Friday, February 09, 2007

weighing in

Weighing In
by Alexis Stember

As the tents of New York's Bryant Park buzz this week with talk of the Council of Fashion Designers of America's new health initiative, which addresses "the overwhelming concern about whether some models are unhealthily thin" and makes suggestions on how to encourage a healthier aesthetic in the industry, many like myself wonder if this campaign to "raise awareness" carries any real weight: if it won't just disappear like so many fashions before it.

The health initiative, which boils down to six "recommendations," lacks the bite of the requirements currently being implemented in Milan and Madrid, where models must now meet the World Health Organization's lowest healthy body mass index of 18 (which equates to 125 pounds for a 5'9" woman) to be allowed to work on the runways. This discrepancy between recommendation and requirement is what has recently sparked contentious debate.

"The way they [the CFDA] are presenting their guidelines really shows they are not acknowledging the seriousness of the problem of eating disorders at all," Eric van Furth, president of the international Academy for Eating Disorders told the New York Times. Furth's point is further supported by the fact that, in the same breath they used to voice their commitment to health, the CFDA also said, "…we cannot fully assume responsibility for an issue that is as complex as eating disorders…" thereby abdicating themselves of any real accountability in the matter.

Models are far from the only ones starving themselves. According to the Renfrew Center Foundation, an organization involved in furthering research and treatment for eating disorders, eating disorders rank as the third most chronic illness afflicting adolescent girls, while Liz Berzins, in the 1997 APA co-sponsored Dying to be Thin Congressional Briefing, reported that young girls have indicated in surveys that they're more afraid of becoming fat than they are of cancer, of nuclear war, or of losing their parents. Where are girls this young learning these fears?

A group of Harvard Medical School researchers in 1999 studied a population of Fijian women who hadn't previously been exposed to Western media or beauty ideals. After altering the women's environment and studying the changes that took place as a result, the group summarized their findings in the headline of a May 17, 1999 News Release from the Harvard Medical School Office of Public Affairs: "Sharp Rise in Eating Disorders in Fiji Follows Arrival of TV: After Three Years of Western Programming, Five Times as Many Teenage Girls Report Vomiting to Control Weight."

"I don't think it's so much the fashion industry as it is the crossover from fashion to entertainment," Emily, a twenty-four year old clinical trial researcher attending an art exhibit called Dangerous Beauty, which investigated the relationship between beauty, violence, and unattainable ideals, said in response to the question of whether the fashion world was to blame for our cultures rampant obsession with weight. Emily added that people are more influenced by women on the red carpet than by women in the pages of magazines. What, then, were those women on the red carpet, women like 5'1", 88 pound Nicole Richie, influenced by, I asked. Fashion? "Yeah," she said.

Nearly everyone, and certainly every woman, in the public eye is under the constant pressure to be thin. Scrutiny cuts across vocational boundaries, with recent highly publicized examples being singer Britany Spears, pregnant actress Tori Spelling, and TV talk show host and model Tyra Banks, all of whom have been attacked for weight gain. The pinch to live up to an ever-shrinking ideal of beauty is being felt universally, thanks to a trickle down effect originating from the runways of our past.

The 1990's, with the rise of 5'6", 105 pound Kate Moss, sparked a wave of concern over a look (called 'heroin chic') that suggested, and many felt glamorized, eating disorders and drug abuse. At a time when curvaceous supermodels like Cindy Crawford and Christy Turlington dominated, Moss emerged as an anomaly.

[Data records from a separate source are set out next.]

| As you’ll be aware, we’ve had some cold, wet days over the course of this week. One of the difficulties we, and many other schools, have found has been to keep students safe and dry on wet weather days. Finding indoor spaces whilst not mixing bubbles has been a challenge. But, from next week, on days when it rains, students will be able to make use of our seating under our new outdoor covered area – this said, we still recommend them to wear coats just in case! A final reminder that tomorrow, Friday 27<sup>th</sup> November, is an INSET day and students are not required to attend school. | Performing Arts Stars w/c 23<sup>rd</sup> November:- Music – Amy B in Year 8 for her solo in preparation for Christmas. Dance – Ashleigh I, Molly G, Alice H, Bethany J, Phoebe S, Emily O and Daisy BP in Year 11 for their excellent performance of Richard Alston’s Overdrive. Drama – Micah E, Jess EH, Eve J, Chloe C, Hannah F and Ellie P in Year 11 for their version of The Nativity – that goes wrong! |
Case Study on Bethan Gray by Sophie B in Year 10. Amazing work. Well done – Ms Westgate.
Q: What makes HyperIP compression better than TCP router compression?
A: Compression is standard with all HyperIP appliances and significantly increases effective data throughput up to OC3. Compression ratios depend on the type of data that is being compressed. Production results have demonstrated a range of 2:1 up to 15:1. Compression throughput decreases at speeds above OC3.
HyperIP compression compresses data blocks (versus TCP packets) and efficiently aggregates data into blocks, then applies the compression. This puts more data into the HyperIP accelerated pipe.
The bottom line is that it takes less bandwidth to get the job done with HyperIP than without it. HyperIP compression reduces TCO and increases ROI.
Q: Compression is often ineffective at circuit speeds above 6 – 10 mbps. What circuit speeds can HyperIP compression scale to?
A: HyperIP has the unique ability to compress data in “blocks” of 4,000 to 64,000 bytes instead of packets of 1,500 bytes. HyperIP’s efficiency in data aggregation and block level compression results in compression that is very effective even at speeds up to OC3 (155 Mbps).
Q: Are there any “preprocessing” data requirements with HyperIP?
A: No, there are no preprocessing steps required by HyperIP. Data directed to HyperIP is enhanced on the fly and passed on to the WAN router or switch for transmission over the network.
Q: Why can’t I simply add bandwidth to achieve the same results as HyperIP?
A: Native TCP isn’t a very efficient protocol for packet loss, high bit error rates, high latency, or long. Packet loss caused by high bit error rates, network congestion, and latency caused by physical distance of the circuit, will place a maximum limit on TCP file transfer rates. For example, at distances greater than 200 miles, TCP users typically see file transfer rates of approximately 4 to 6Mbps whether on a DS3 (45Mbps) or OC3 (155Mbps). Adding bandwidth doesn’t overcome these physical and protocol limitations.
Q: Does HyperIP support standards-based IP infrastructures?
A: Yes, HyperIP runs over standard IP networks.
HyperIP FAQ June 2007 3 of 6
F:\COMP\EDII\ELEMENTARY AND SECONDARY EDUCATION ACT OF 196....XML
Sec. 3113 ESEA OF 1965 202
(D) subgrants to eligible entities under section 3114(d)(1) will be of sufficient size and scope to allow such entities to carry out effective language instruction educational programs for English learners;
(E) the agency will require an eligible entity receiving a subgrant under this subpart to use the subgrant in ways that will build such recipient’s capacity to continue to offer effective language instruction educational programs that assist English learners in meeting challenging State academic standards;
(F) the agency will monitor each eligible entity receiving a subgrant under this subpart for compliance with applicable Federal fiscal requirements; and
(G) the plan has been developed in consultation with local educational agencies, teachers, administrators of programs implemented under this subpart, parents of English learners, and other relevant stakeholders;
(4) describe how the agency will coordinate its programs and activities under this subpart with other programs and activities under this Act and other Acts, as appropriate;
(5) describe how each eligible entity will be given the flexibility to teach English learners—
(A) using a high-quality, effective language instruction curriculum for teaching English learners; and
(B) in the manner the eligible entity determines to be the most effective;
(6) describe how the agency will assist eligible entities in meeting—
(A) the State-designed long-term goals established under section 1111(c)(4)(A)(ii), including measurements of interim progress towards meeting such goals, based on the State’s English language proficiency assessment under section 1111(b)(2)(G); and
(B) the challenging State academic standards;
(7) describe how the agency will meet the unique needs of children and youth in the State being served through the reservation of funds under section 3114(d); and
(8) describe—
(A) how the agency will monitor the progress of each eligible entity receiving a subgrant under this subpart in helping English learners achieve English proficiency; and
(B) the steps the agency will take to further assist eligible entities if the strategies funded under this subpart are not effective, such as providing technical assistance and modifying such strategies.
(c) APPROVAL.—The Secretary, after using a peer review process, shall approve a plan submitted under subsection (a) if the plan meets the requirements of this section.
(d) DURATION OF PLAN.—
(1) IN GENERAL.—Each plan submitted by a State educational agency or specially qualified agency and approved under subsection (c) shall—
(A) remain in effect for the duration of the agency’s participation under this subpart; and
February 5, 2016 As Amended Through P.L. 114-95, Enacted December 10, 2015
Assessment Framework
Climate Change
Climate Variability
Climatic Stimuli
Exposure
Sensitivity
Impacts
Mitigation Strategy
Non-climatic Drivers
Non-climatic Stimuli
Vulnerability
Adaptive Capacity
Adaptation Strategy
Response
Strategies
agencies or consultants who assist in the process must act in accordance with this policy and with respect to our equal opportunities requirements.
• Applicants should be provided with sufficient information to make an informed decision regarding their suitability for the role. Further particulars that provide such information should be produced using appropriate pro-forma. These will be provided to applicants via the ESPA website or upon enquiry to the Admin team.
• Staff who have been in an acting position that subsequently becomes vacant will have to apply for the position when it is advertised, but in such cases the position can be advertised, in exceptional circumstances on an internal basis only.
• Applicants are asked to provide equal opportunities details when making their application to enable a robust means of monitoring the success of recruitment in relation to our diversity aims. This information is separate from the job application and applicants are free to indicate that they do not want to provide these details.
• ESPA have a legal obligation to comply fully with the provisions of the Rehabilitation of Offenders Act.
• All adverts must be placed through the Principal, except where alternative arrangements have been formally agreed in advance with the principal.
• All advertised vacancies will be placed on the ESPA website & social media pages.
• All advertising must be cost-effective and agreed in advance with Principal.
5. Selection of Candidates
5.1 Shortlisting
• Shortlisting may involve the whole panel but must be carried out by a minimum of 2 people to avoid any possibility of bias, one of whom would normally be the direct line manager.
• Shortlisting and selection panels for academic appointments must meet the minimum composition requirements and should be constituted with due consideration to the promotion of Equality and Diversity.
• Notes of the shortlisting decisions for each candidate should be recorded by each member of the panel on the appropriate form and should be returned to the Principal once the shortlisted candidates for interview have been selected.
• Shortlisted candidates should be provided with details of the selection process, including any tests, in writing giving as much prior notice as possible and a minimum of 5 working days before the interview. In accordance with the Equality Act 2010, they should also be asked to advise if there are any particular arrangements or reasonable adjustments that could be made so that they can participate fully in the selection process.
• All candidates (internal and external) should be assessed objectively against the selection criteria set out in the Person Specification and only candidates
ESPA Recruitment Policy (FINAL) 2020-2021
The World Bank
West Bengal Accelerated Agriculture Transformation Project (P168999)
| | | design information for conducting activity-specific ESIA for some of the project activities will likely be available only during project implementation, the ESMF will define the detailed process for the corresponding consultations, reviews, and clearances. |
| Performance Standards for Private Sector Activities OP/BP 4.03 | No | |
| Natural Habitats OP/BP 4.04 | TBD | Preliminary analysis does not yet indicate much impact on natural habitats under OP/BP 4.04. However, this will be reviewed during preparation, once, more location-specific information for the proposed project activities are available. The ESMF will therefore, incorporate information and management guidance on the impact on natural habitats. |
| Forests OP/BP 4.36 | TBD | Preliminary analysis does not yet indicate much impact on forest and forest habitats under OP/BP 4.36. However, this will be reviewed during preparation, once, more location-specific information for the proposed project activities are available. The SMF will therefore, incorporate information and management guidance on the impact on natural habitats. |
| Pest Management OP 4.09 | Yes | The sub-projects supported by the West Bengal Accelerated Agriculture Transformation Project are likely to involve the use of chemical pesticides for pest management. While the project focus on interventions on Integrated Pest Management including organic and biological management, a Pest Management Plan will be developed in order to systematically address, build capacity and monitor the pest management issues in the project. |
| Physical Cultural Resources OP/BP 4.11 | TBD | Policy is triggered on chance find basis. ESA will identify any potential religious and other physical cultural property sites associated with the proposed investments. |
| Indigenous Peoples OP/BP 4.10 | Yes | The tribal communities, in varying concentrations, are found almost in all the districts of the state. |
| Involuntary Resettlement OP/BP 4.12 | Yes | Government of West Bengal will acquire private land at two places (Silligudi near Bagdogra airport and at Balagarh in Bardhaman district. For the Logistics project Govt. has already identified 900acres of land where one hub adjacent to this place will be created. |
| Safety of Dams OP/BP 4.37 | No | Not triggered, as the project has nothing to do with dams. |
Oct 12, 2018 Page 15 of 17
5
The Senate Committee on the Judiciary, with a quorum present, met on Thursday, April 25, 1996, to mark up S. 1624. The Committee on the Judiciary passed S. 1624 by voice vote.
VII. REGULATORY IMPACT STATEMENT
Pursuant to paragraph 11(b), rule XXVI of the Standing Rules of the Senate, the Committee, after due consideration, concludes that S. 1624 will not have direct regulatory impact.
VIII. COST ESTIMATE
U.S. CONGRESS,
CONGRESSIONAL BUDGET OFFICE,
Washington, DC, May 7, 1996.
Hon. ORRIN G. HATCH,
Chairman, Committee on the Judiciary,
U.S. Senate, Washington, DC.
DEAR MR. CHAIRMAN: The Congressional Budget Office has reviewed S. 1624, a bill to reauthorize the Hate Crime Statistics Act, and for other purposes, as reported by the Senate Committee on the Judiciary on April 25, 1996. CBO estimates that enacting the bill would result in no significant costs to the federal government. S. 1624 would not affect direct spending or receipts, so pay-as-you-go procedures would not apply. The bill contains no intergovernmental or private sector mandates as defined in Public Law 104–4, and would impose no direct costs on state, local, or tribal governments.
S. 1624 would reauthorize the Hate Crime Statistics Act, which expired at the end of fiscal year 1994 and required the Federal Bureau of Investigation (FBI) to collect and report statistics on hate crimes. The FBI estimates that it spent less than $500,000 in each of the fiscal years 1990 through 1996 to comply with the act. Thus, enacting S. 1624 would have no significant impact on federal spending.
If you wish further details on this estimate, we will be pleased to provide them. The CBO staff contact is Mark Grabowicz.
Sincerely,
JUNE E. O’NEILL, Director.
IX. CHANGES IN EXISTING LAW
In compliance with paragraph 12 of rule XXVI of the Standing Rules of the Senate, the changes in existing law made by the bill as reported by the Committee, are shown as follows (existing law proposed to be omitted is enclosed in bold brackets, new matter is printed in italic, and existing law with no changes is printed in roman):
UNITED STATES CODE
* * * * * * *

Over the past fifteen years, however, the exception has become the rule, with Moss's meager figure today looking nothing more than ordinary, if not slightly large.

The CDFA may not want to recognize the power of its influence when, as Al Gore would say, it's inconvenient, but it's an undeniable truth that what the industry creates, promotes, and sells shapes what our society subscribes to, along with our W, Vogue, and Elle. If the CFDA is truly serious about making changes in the industry and the world, they need to put their money, and not just a scant list of recommendations, where their mouth is.

As long as designers, editors, and agents continue to seek and hire models that are unhealthily thin, women everywhere will continue to starve. Models, our societal epitome of desirability, will starve because they need work, actresses will starve so they can fit in the designer dresses that make them look like models, which will bring attention and thus work, and the rest of us will starve, or at least be tempted to, to look like the actresses who want to look like the models because, when it comes to beauty, we know the ugly, Darwinian truth.